Viejos mitos, nuevo caos
Para apuntalar su desfachatado solucionismo, Trump recurrió a viejos mitos, como que los Amish “esencialmente no tienen autismo”, una falsedad reciclada del manual antivacunas. En primer lugar, la mayoría de las familias Amish sí vacunan a sus hijos, incluso si solo lo hacen parcialmente. Luego, investigadores de las universidades de Miami y Vanderbilt documentaron casos de TEA en estas comunidades. Un estudio de 2008 encontró una prevalencia comparable a la de la población general. La aparente baja incidencia podría deberse a que las vías de diagnóstico tradicionales —la escuela y el sistema de salud— son menos accesibles o utilizadas por los niños Amish.
Y después estuvo Cuba. Fiel a su estilo, Trump deslizó “un rumor” de que en Cuba “prácticamente no tienen autismo” porque no tienen paracetamol. Cuba no solo tiene autismo, sino que las cifras oficiales —1 de cada 2.500 niños— son consideradas una subestimación masiva debido a métodos de vigilancia defectuosos y limitaciones en la infraestructura sanitaria.

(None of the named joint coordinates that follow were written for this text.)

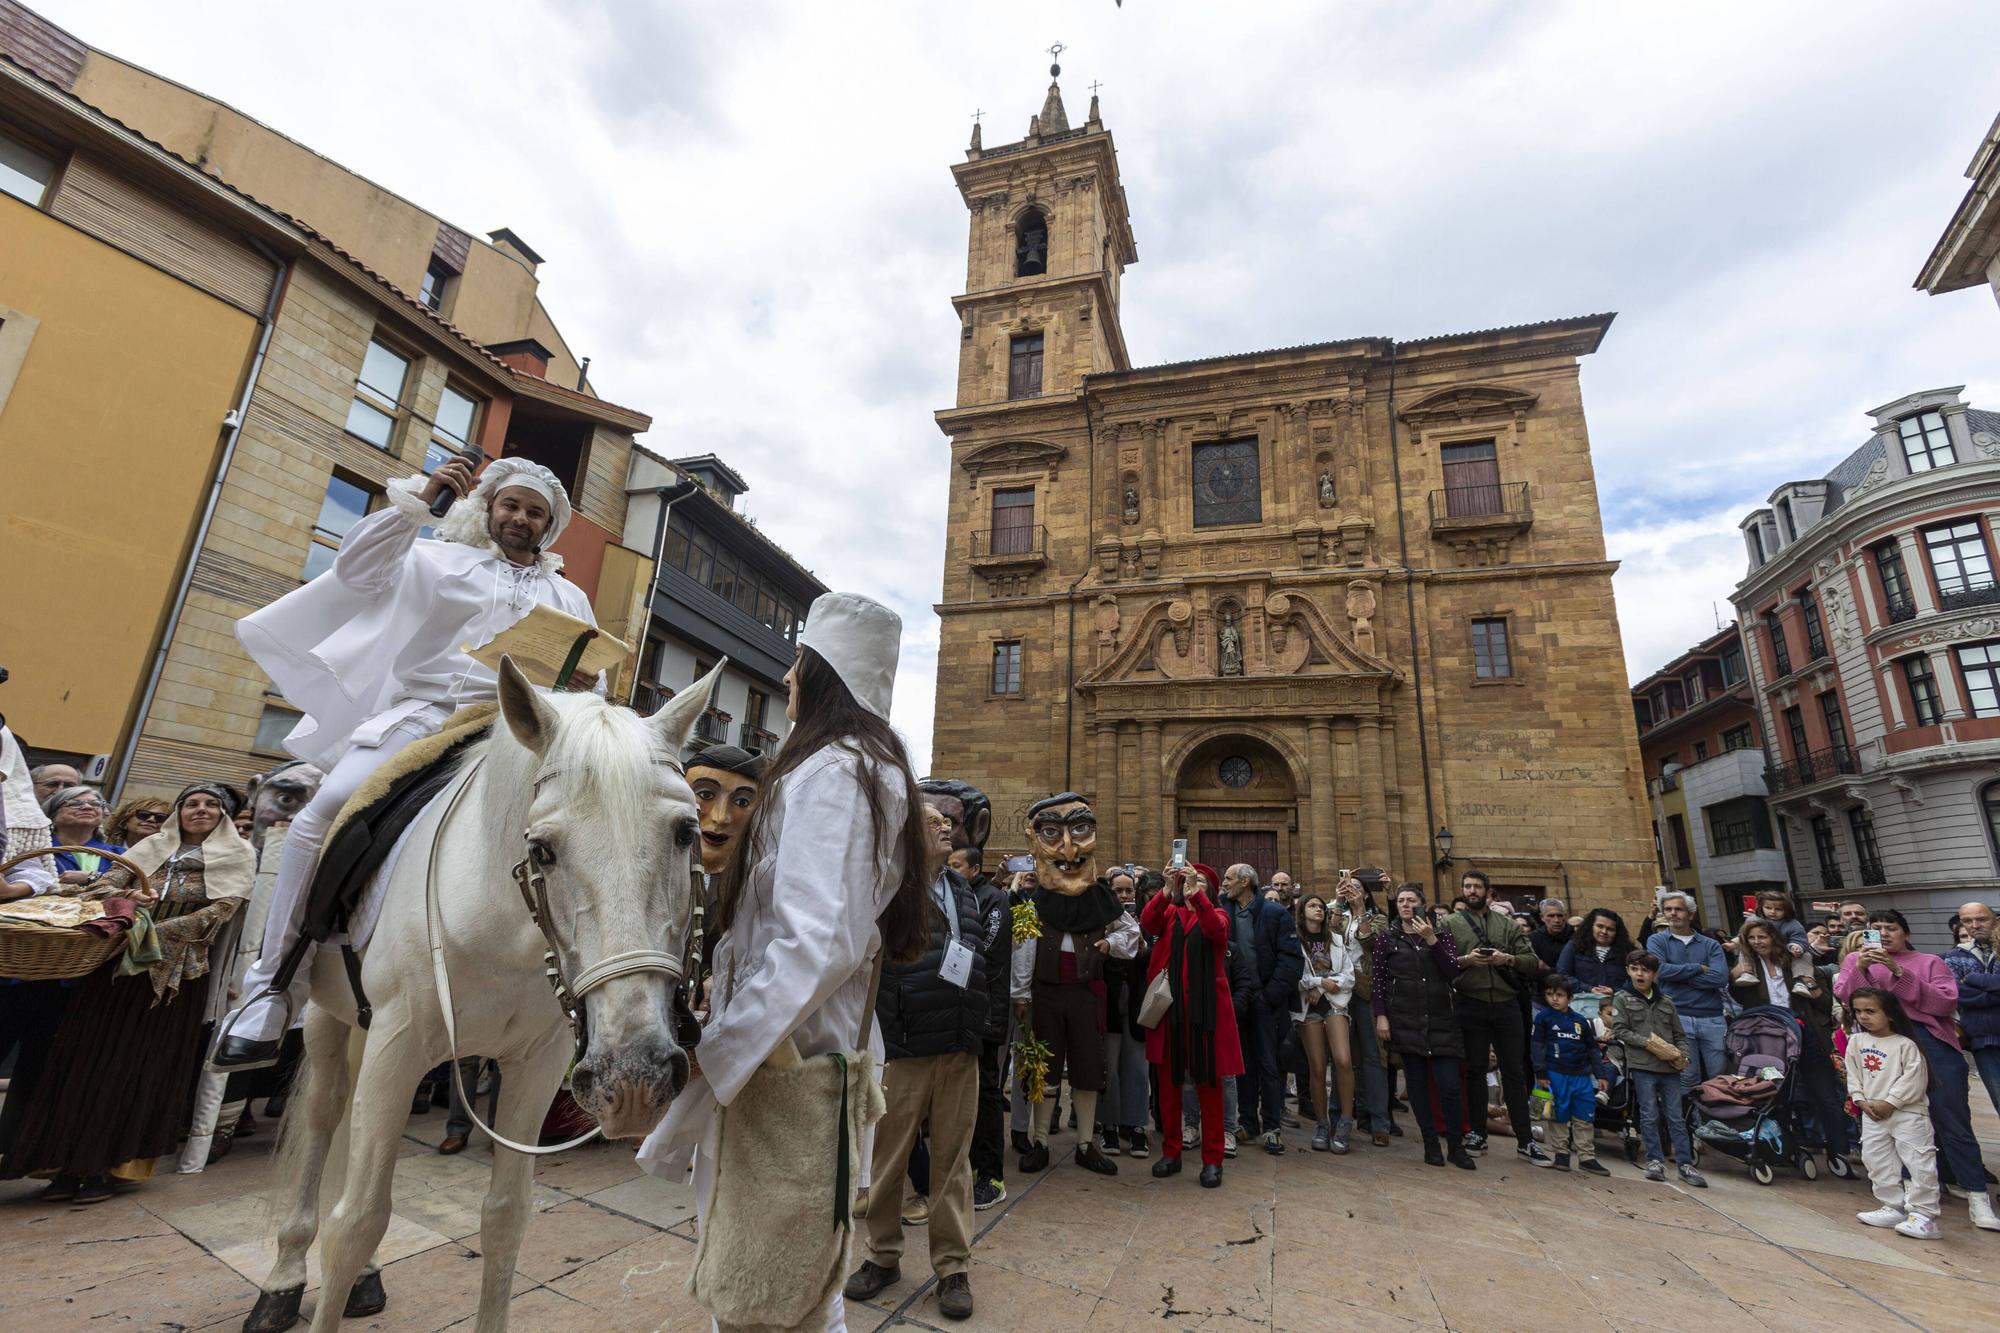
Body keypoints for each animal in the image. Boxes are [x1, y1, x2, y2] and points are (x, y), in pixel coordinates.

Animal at [247, 660, 720, 1320]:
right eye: (541, 849)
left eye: (685, 832)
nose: (634, 1078)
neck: (500, 931)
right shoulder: (397, 1048)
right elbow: (355, 1223)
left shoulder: (538, 1066)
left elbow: (505, 1219)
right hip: (326, 1017)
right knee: (324, 1117)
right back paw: (284, 1278)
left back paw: (364, 1277)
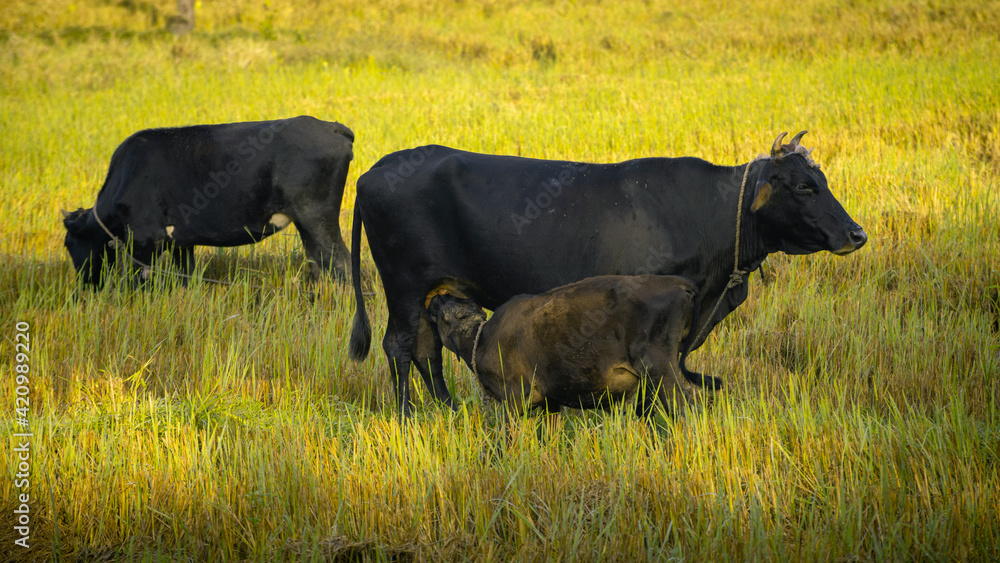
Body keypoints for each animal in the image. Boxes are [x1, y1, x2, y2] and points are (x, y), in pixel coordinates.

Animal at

Con impecable talento para el caos y la confusión, la administración de Trump logró mezclar conclusiones apresuradas sobre el paracetamol con lo más rancio de la retórica antivacunas, resultando en lo que una experta describió como el “espectáculo más desquiciado” sobre el autismo que jamás había visto.
Las madres no tienen la culpa
Quizá este bochornoso episodio podría abandonarse con lo dicho, pero conviene insistir con un punto apenas insinuado más arriba: lo que este despreciable circo supone es una reformulación de aquella teoría que apunta a culpar a las madres del devenir de sus hijos.
Una de las teorías más deplorables acerca del origen del autismo, propuesta por el psicoanalista Bruno Bettelheim, sostenía que se debía a la frialdad e incapacidad de atender sus necesidades por parte de sus “madres nevera”, algo que hasta hace no tanto aún se podía escuchar en algunos consultorios.
Nada nuevo hay en echarle la culpa a las madres, ahora apoyándose en que no se aguantaron un poco de fiebre. Pero la historia que cuenta nuestra mejor evidencia científica es muy diferente: el autismo es complejo, altamente heredable, y el supuesto vínculo causal con el paracetamol —o un comportamiento específico durante el embarazo— se pierde al controlar factores genéticos, ambientales y familiares.
En cambio, el riesgo de la fiebre no tratada durante el embarazo es real, y el paracetamol sigue siendo el medicamento de primera línea para manejarla. Estas declaraciones con fanfarria acerca de supuestos avances científicos solo van a producir mayor fricción en la práctica médica. Cuando el polvo —y el humo— se asiente y circule la aclaración, ya será tarde.
Un mundo más amable
Tratar al autismo como una enfermedad con una sola causa, que amerita búsquedas de curas y soluciones en vez de una condición a la que un mundo más amable debería buscar acomodar en vez de eliminar, solo contribuye a profundizar el estigma y socavar el esfuerzo por lograr una mayor participación en sociedades imperfectas y crueles.
No hay una preocupación genuina por las personas que vivimos con autismo, ni siquiera un reconocimiento de las mil y una cosas que podrían cambiarse para que nuestra existencia no fuera tan mala noticia. En cambio, se habla de una “horrible, horrible crisis” de autismo. Puede que la apreciación no sea tan errada, pero quizá la crisis no sea la falta de una “cura” sino el absoluto desinterés en mejorar la calidad de vida de las personas autistas que tuvimos la mala suerte de nacer en un mundo al que incomodamos.